When I woke up the next morning, Riley was still dead.

Zo was curled up next to me in bed, her eyes slitted and fixed on Jude. I suspected he had been up all night. Maybe watching me, to make sure I followed through on my promise not to upload a backup, just in case Riley’s wasn’t an isolated case. Or he just hadn’t been able to face the end of the day. Riley’s last day.

He sat with his back to the wall, eyes open but darting sightlessly back and forth. It was the telltale flicker of his long lashes that gave it away: He was linked into the network, staring at us but seeing his zone or a vidlife or, for all I knew, the president’s latest sex vid. Anything to keep the world away.

I poked Zo. “I know you’re awake.”

For a moment she didn’t move, like she could fool me. Then she threw in an admirable pantomime of “waking up.” “I am now.”

“Uh-huh.”

She jerked her head at Jude. “Can he hear us when he’s doing that?”

“With perfect clarity,” Jude said, gaze still blind.

Zo flinched at his voice. I wondered how long it would be before she stopped seeing him the way he’d been in the city, like an animal.

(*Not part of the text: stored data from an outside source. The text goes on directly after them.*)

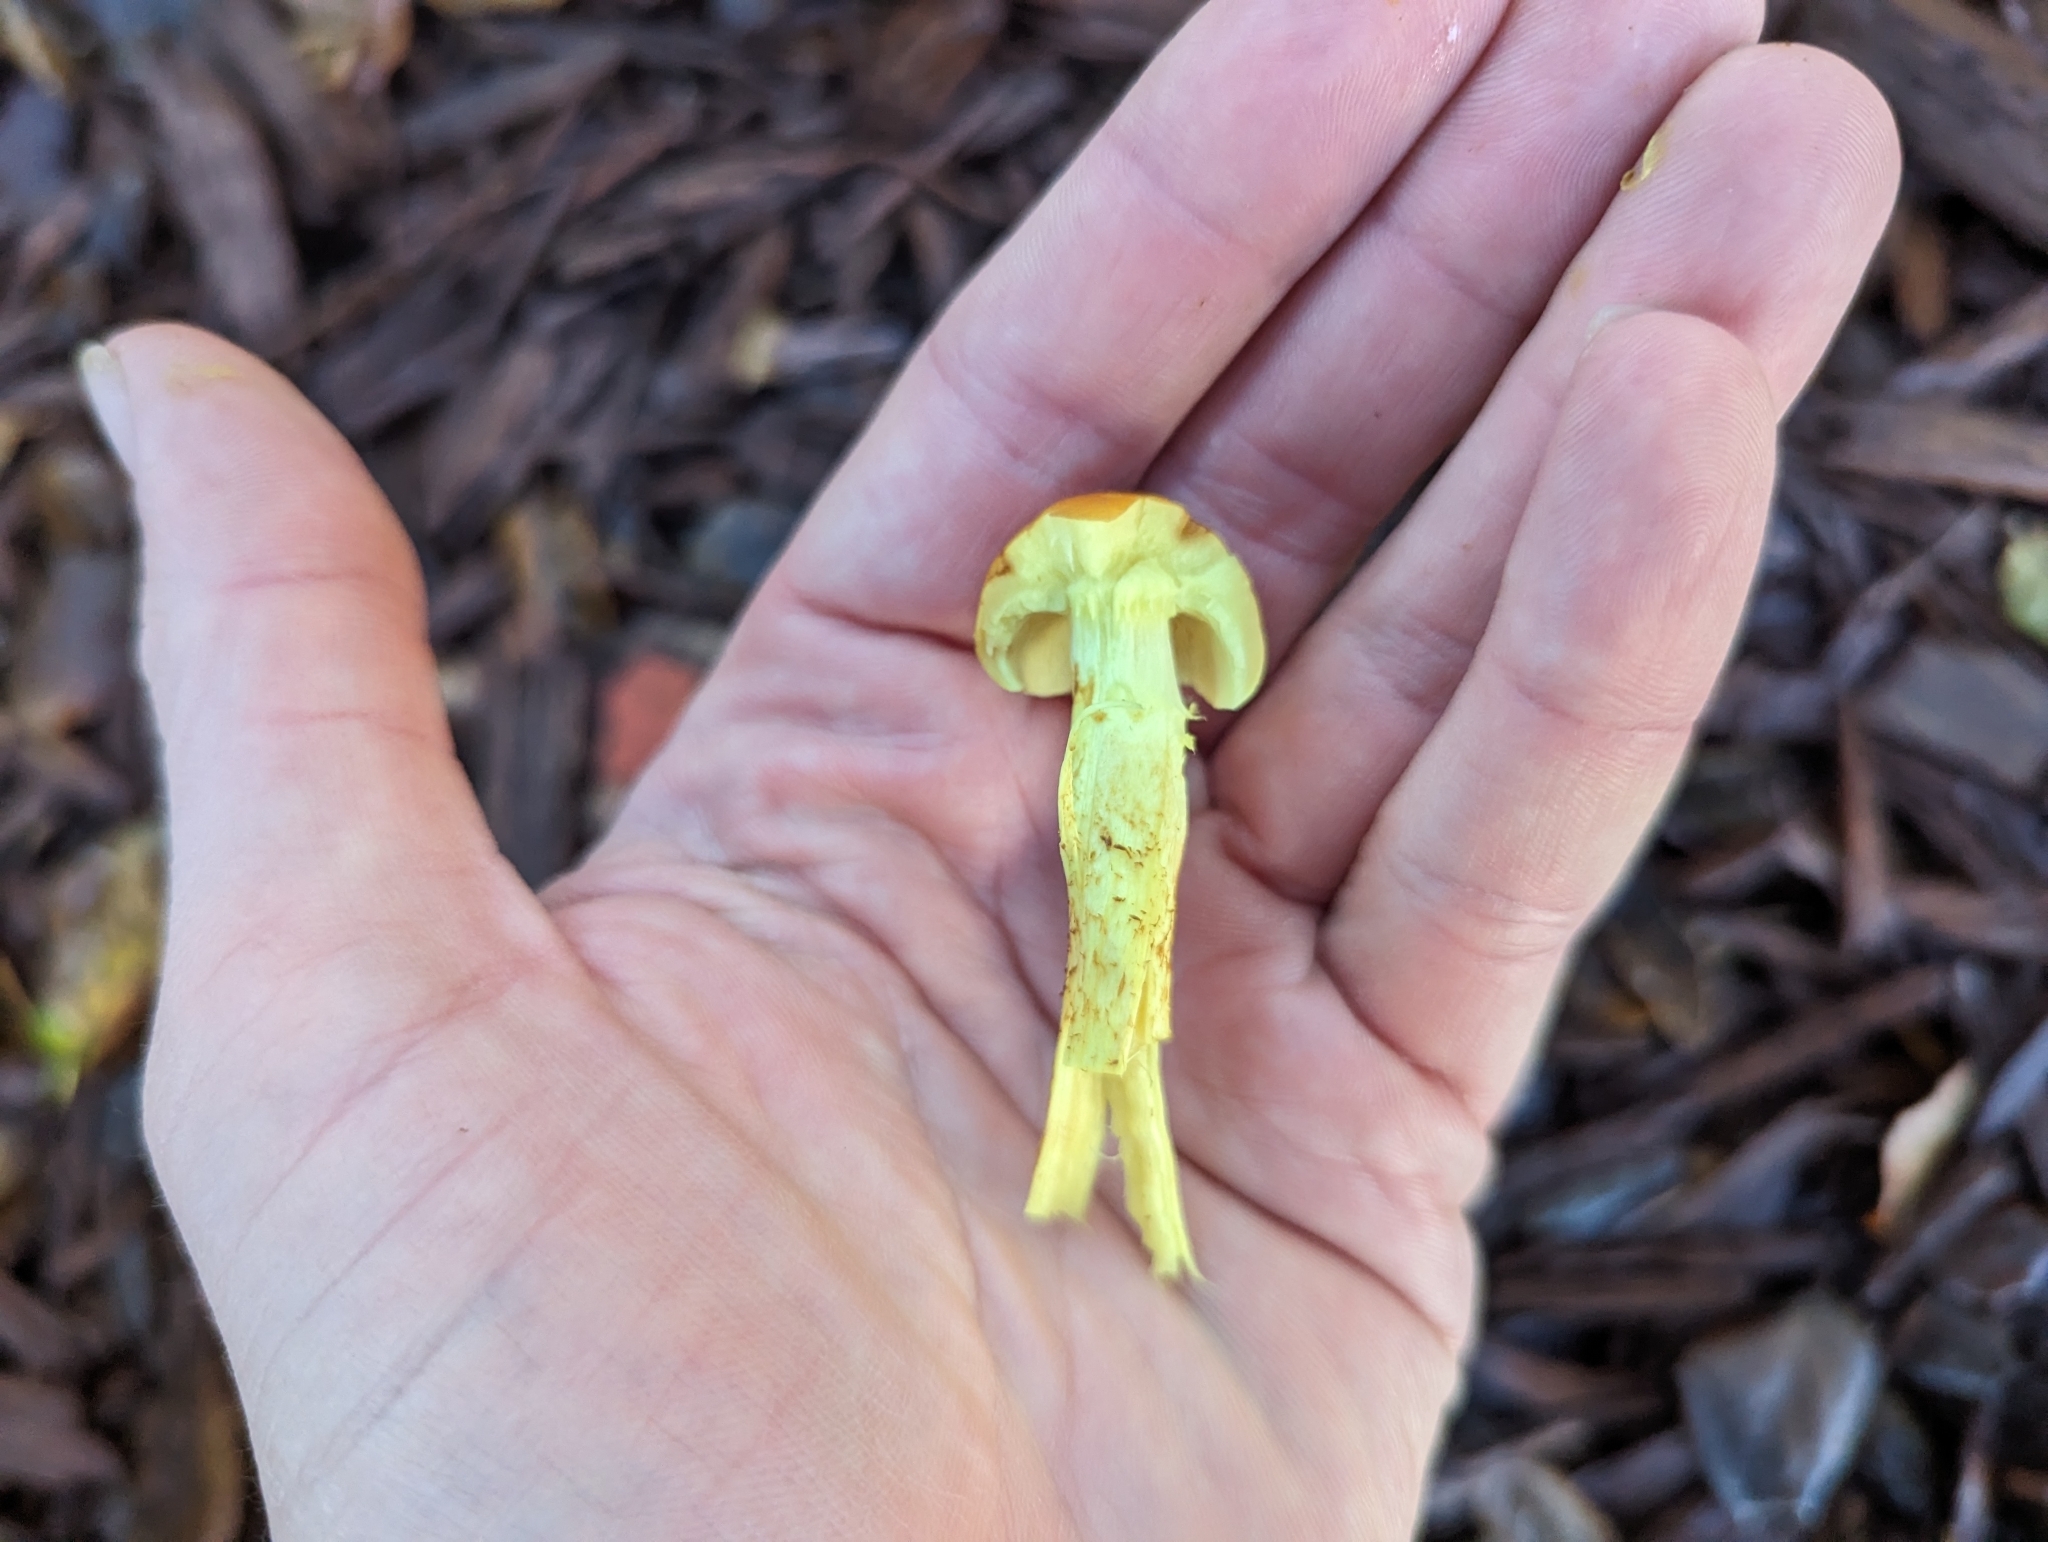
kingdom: Fungi
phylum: Basidiomycota
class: Agaricomycetes
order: Agaricales
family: Strophariaceae
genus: Hypholoma
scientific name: Hypholoma fasciculare
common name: Sulphur tuft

“Get up,” Jude said abruptly, closing his eyes in the long, slow blink that I knew would disconnect him from the network. “We’ve got a problem.”

I almost laughed.

He smiled weakly. “I mean a new one.”

It was the lead story on every news zone. Ben’s virus analogy had been more apt than he knew: Riley was patient zero. The infection had spread through the system, and any mech who connected their uplink before word got out had been wiped. Backing up, the process that was supposed to be our ticket to eternal life, now meant death. The permanent, org kind, from which we were meant to be exempt. Jude was already flying across the network, checking in with every mech he knew—and too many of them didn’t answer. The rest of us—the “lucky” ones—were dying too, just more slowly. The virus had wiped out our stored backups, and obviously we couldn’t make more. These bodies were now all we had.